The term ‘renovator’s dream’ might have been used to death, but maybe it’s due for an unpacking to determine what it really means. The question is, what would be the dream scenario for your average renovator? Would it be an opportunity to really go to town with renovations, updating pretty much everything except the basic building structure? If that’s the case, then the classic usage of the term to refer to a place that’s borderline unlivable is roughly on the right track.

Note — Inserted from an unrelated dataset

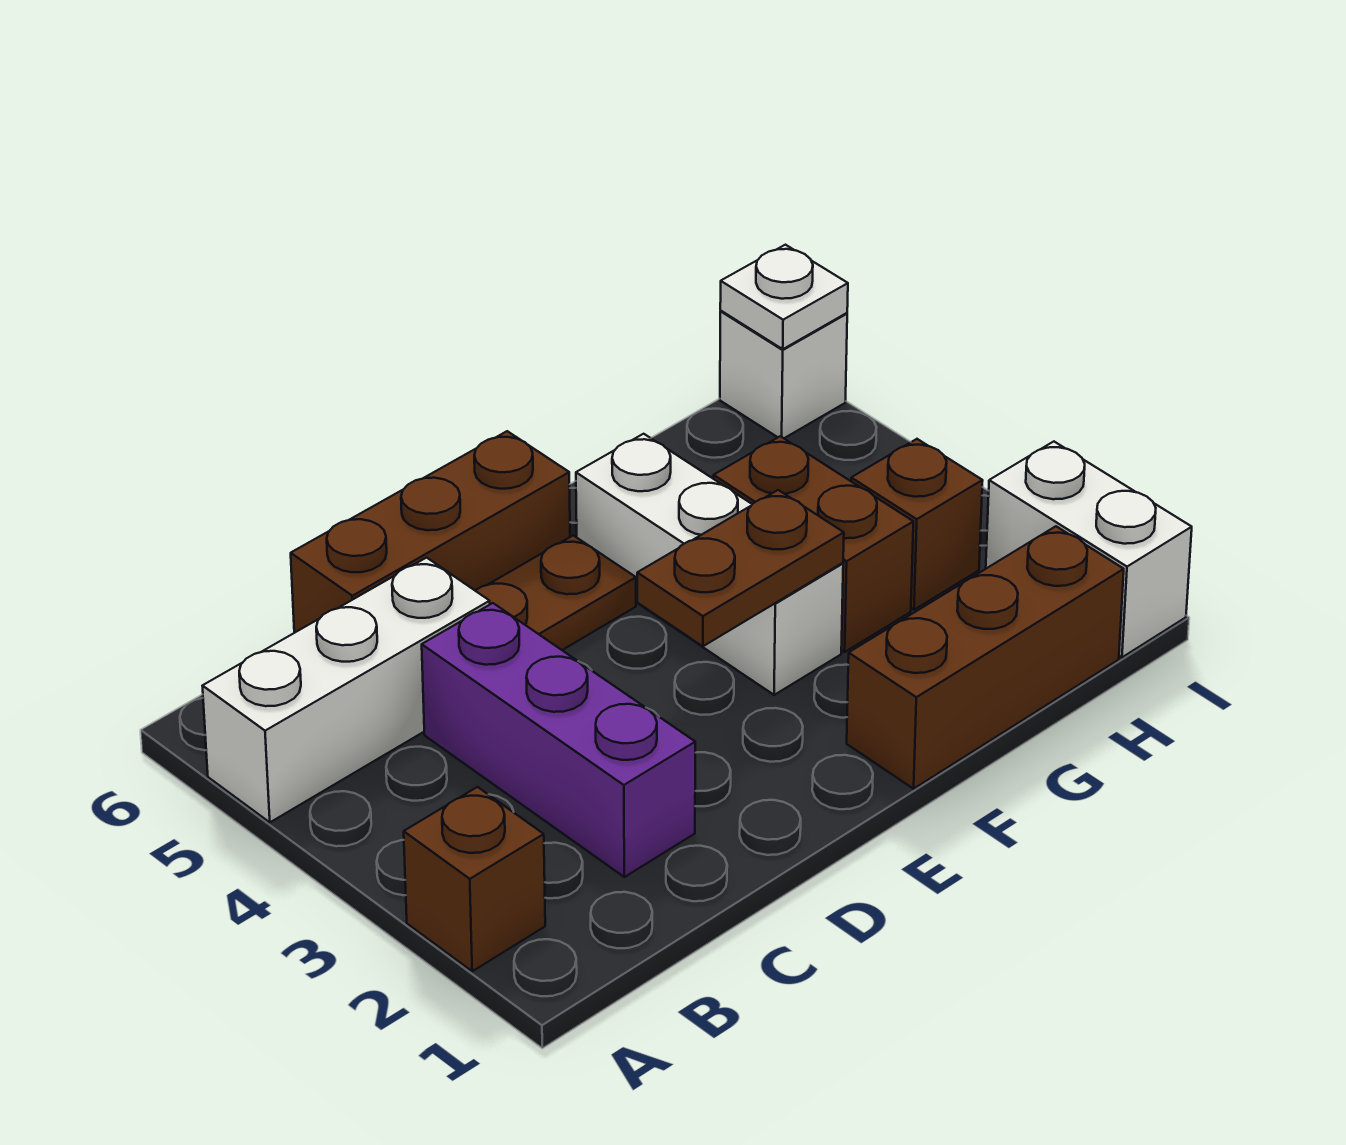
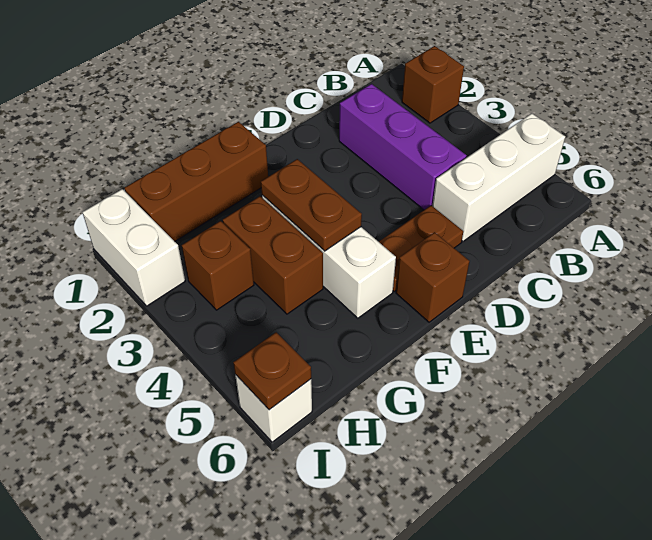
brown 1x3 brick [291,431,570,633] -> brown 1x1 brick [396,232,470,322]
brown 1x2 plate [637,490,844,646] -> brown 1x2 plate turned to [261,159,362,251]
white 1x1 plate [720,245,848,349] -> brown 1x1 plate [233,332,311,410]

But is that actually the ideal for most people looking to renovate? I know that if I was in that position, Ibe happiest with a situation where renovations are optional, rather than essential precursors to moving in. That would mean it could be a fun project, rather than a high-pressure situation where you’re forced to live in caravan for months while you figure out what to do about those sinking foundations and the collapsing roof. 

I’m just raising this question because I think it influences how properties are bought and sold. At some level, it must play into the legal aspects of that, such as conveyancing. Specialists near Richmond, for example, might assess the livability of a home differently to on operating in a less well-heeled neighbourhood. It comes down to the question of what is essential for living. I mean, my own standards in this respect are based on a suite of things such as having running water and power and non-collapsing roofs such. At the end of the day, the necessity of this is ultimately relative. 

I can’t really comment on how this plays into conveyancing, although I assume it’s a ‘take it or leave it as is’ situation where the buyer is required to do their due diligence in figuring out what that means. I’m not sure how much vendors are legally required to disclose about the state of a property – or, for that matter, what degree of poetic license real estate agents are permitted to take. A lick of paint is pretty different to a new roof is all I’m saying.